* Quelltext *

In der Nachfolge Jesu, der durch Leiden Gehorsam lernte und vollkommen geworden, besteht die Fülle aller Tugend welche gegenwärtige und zukünftige Verheißungen hat . . . Sein und seiner Worte schämt sich ein philosophisch-politisches Weltalter; denn das Wort vom Kreuz ist eine Torheit; ja ein Stein des Anstoßes ist der Eckstein des christlichen Lehrgebäudes, ein Tararippus der Laufbahn, die uns verordnet ist . . . Anstatt also die Schmach Christi und das Ärgernis seiner Nachfolge auf sich zu nehmen, sucht man das Kreuz zu vernichten, weil es ein leichtes ist, die Vernunft in einen Engel des Lichts und in einen Apostel der Gerechtigkeit zu verstellen; dem Fleische angenehmer, klug in Christo, als ein Narr um Christus willen zu sein, und weil der natürliche Mensch sich gern durch vernünftige Reden und vergebliche Worte betrügen, aber schwerer überzeugen lässt, einer geistlichen Erkenntnis fähig zu sein. S. 172f

Das Zeugnis des Heiligen Geistes in unsern Seelen hängt von keinem Gedächtnis ab; und wenn wir alles vergessen, so vertritt Christus, der Gekreuzigte, alle Weisheit und alle Kraft, alle Vernunft und alle Sinne. Es ist eher möglich, ohne Herz und Kopf zu leben, als ohne den. Er ist das Haupt unserer Natur und aller unserer Kräfte, und die Quelle der Bewegung, die so wenig in einem Christen stillestehen kann, als der Puls in einem lebenden Menschen. Der Christ allein aber ist ein lebender Mensch, weil er in Gott und mit Gott lebt und da ist, ja für Gott. S. 169

... das Geständnis meines Herzens und meiner besten Vernunft, dass es ohne Glauben an Jesum Christum unmöglich ist, Gott zu erkennen, was für ein gütiges, liebreiches, unaussprechlich und wohltätiges Wesen er ist, dessen Weisheit, Allmacht und alle übrigen Eigenschaften nur gleichsam Werkzeuge seiner Menschenliebe zu sein scheinen. S. 169

... ohne das sogenannte Geheimnis der hlg. Dreieinigkeit [scheint] mir gar kein Unterricht des Christentums möglich zu sein, . . . wegen des ausdrücklichen Befehls, zu taufen im Namen des Vaters, des Sohnes und des Heiligen Geistes. Kurz was man für die Pudenda [Zeugungsteile] der Religion hält, und der Aberglaube, selbige zu beschneiden, und die Raserei, sie auszuschneiden, hierin besteht der Inhalt meines Embryons. S. 169

Christi Religion war Gehorsam bis zum Tode und die christliche Religion ist nichts als Erkenntnis, Bekenntnis und Anbetung seines Namens, der über alle Namen ist, und verdient herrlich, heilig und bekanntzuwerden. S. 171
Aus: Hamann, Magus des Norden, Hauptschriften (S.169, 171, 172, 173)

* Aufgabe 1 *
Wovon hängt laut dem Quelltext über den christlichen Glauben das Zeugnis des Heiligen Geistes in unseren Seelen nicht ab?
* Aufgabe 2 *
Schreibe den Quelltext über den christlichen Glauben im Anschluss an seine letzte Zeile mit dem nächsten Abschnitt weiter.
Das Material ist hierfür ohne Belang.

* Extrahierte Informationen *
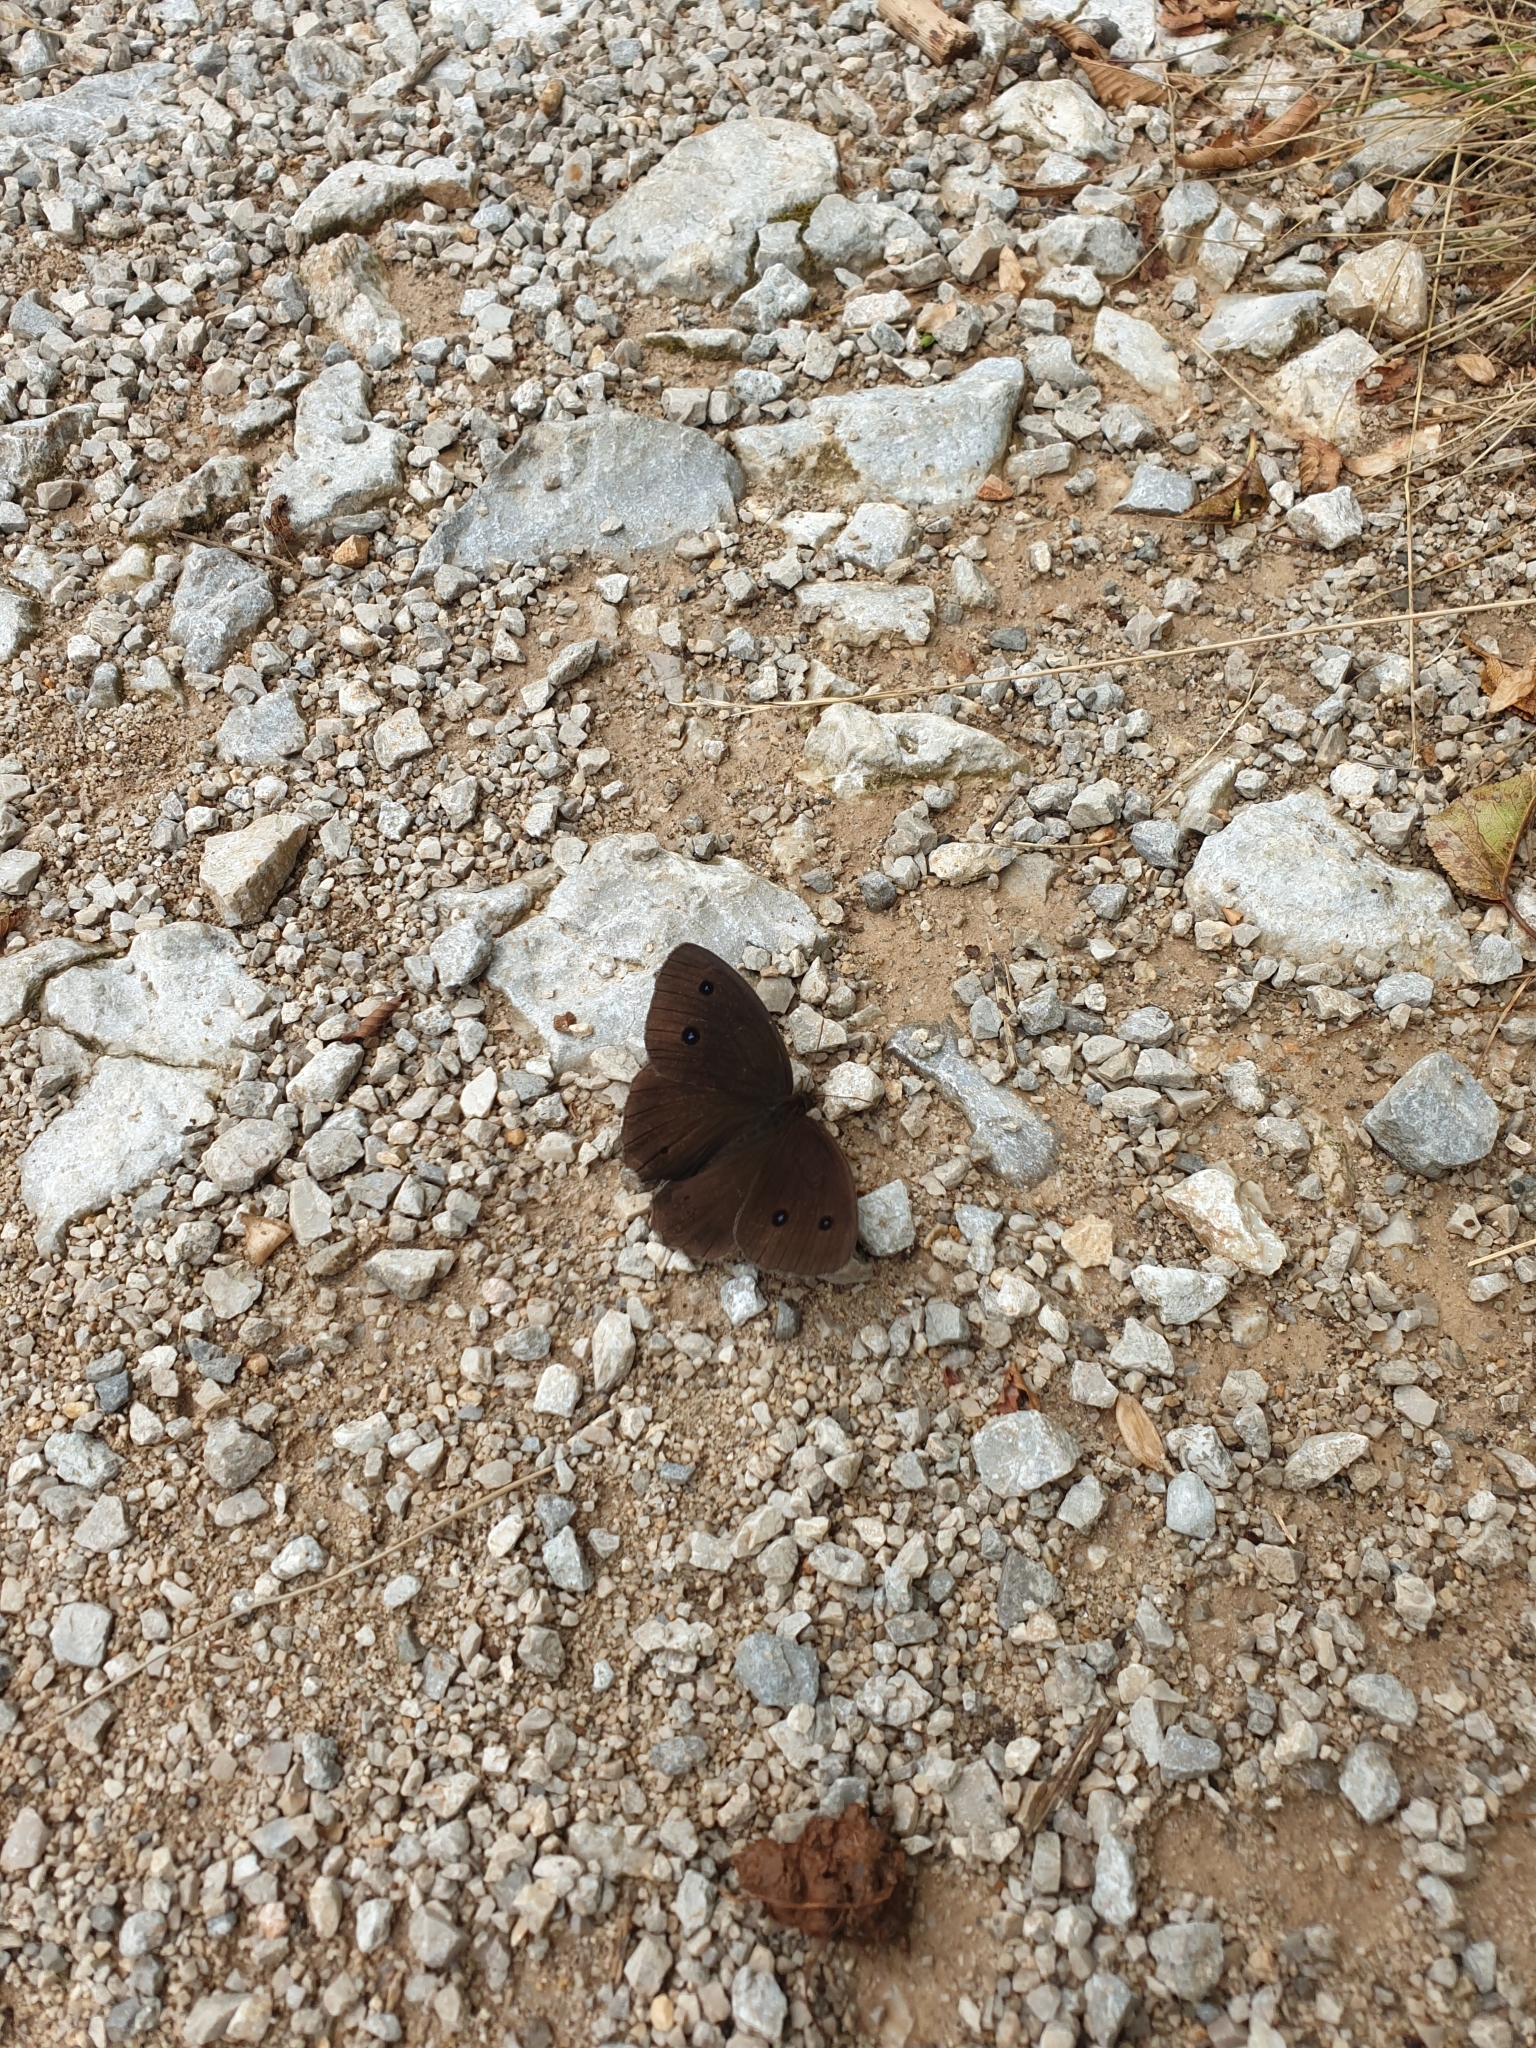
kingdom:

==

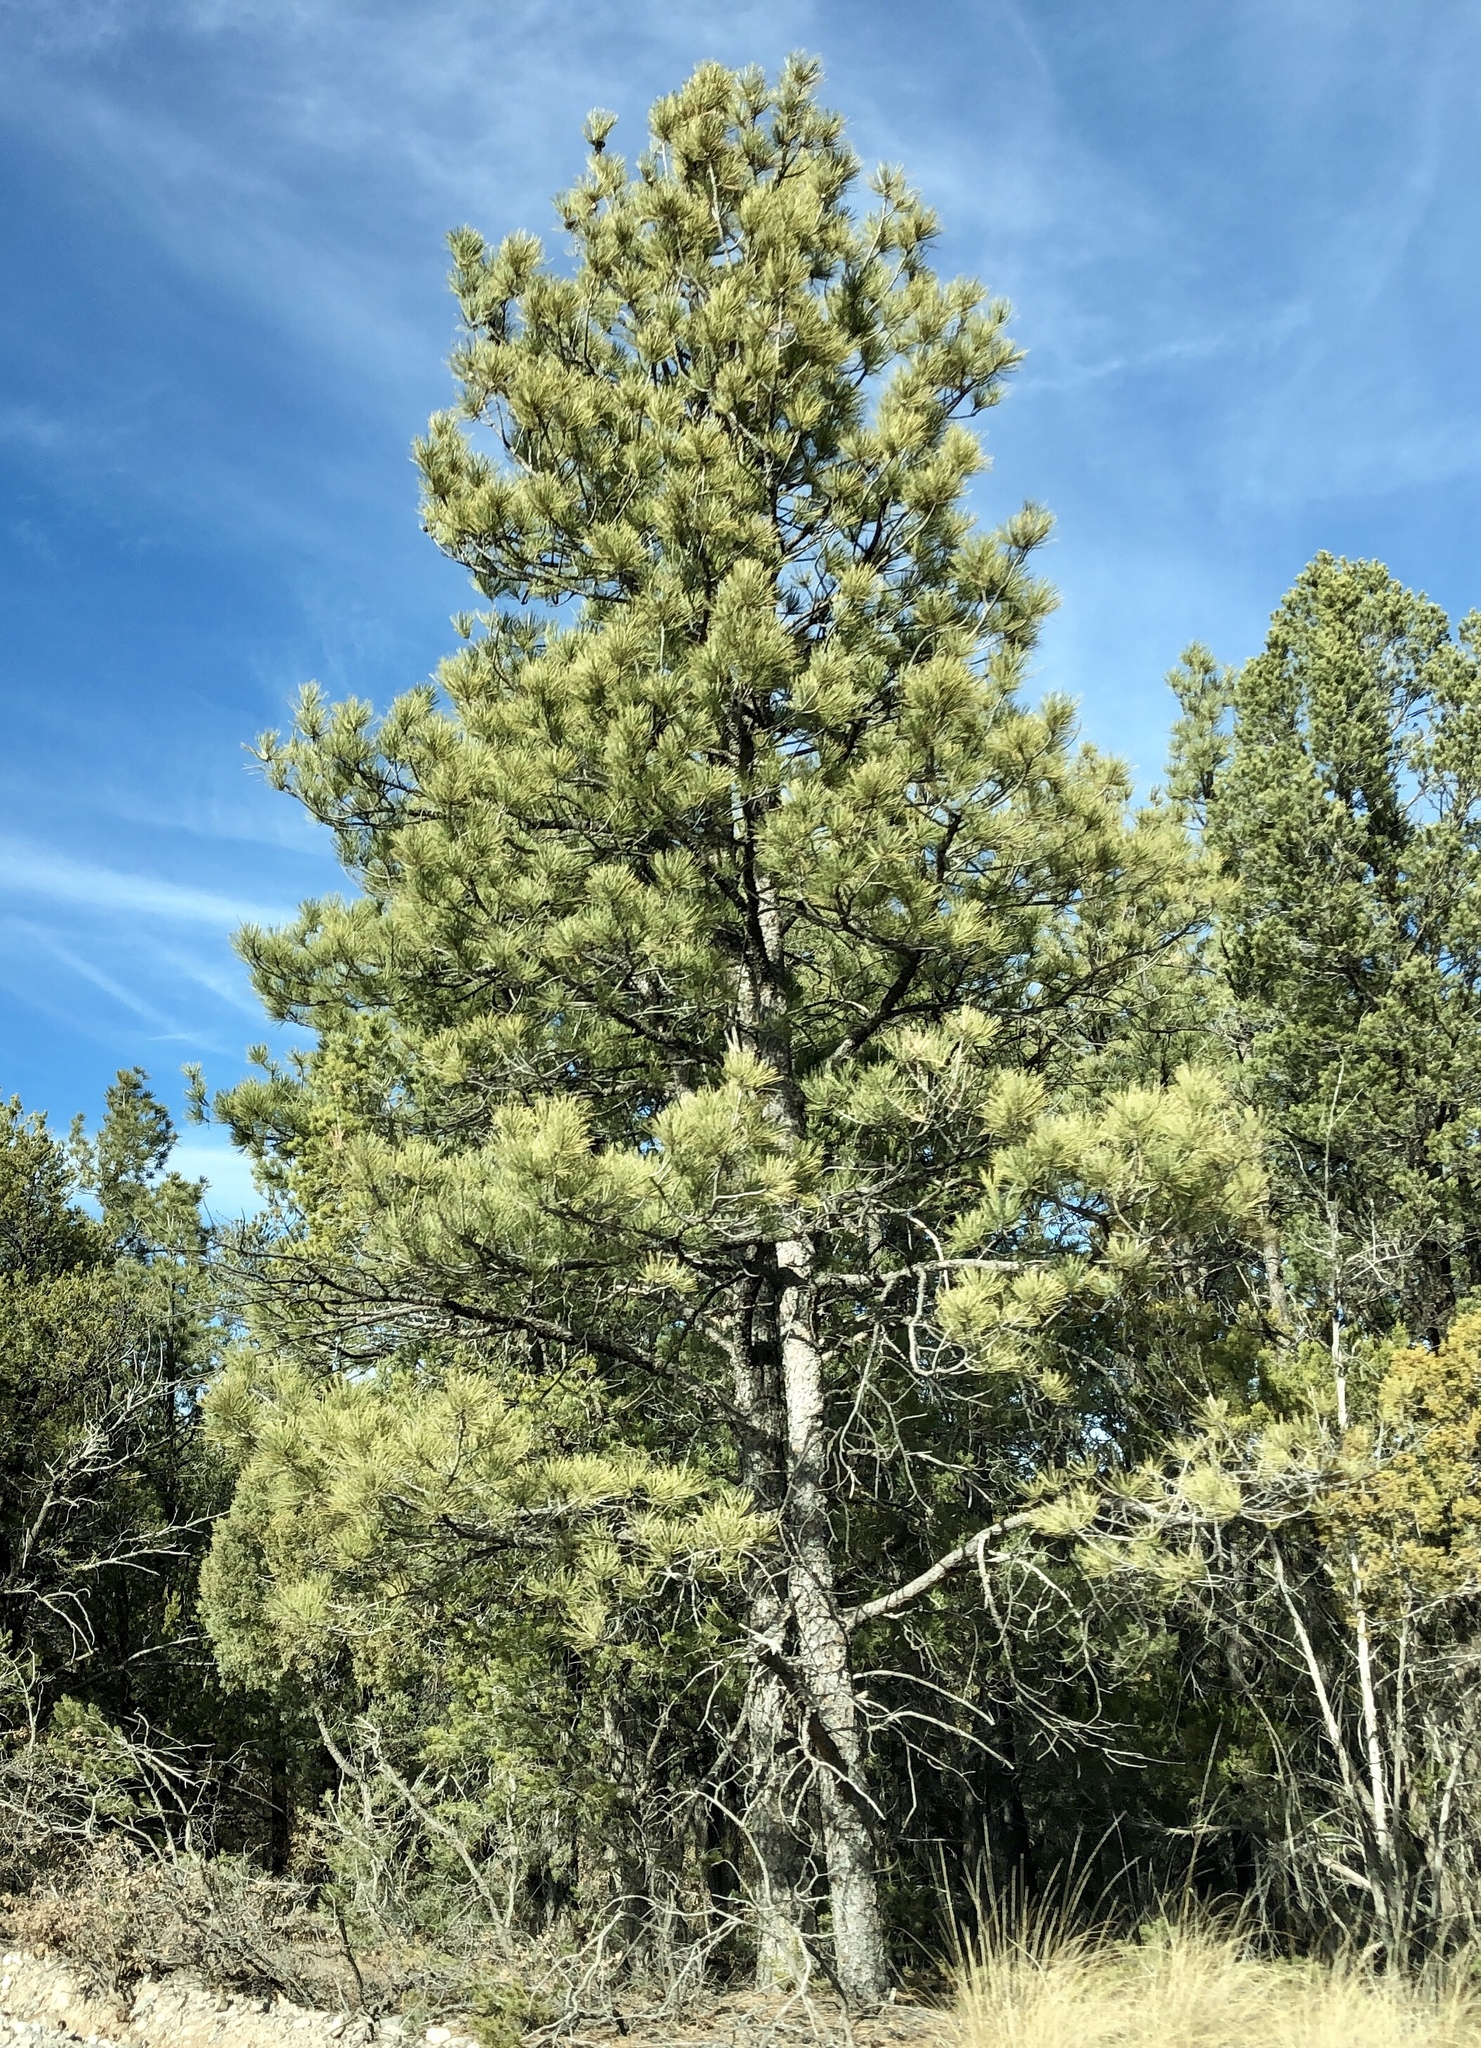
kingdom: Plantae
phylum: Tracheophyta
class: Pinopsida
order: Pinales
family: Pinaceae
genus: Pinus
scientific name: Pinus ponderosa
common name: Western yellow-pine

* Übungsergebnis 1 *
Von keinem Gedächtnis.

* Übungsergebnis 2 *
Herausgegeben von Otto Mann in der Dieterich’schen Verlagsbuchhandlung, Leipzig

Es ist wahr . . .
Ist es wahr, daß GOtt Selbst, wie es in dem guten Bekenntnisse lautet, das er vor Pilatus ablegte; ist es wahr, sage ich, daß Gott Selbst, dazu ein Mensch wurde und dazu in die Welt kam, daß er die Wahrheit zeugen möchte: so brauchte es keine Allwissenheit vorher zu sehen, daß er nicht so gut wie ein Sokrates von der Welt kommen, sondern eines schmählichern und grausameren Todes sterben würde, als der Vatermörder des allerchristlichsten Königes, Ludwich des Vielgeliebten, der ein Urenkel Ludwich des Grossen ist.
Aus: Johann Georg Hamann, Sokratische Denkwürdigkeiten . Aesthetica in nuce
Mit einem Kommentar herausgegeben von Sven-Aage Jorgensen
Reclams Universalbibliothek Nr. 926 (S.73)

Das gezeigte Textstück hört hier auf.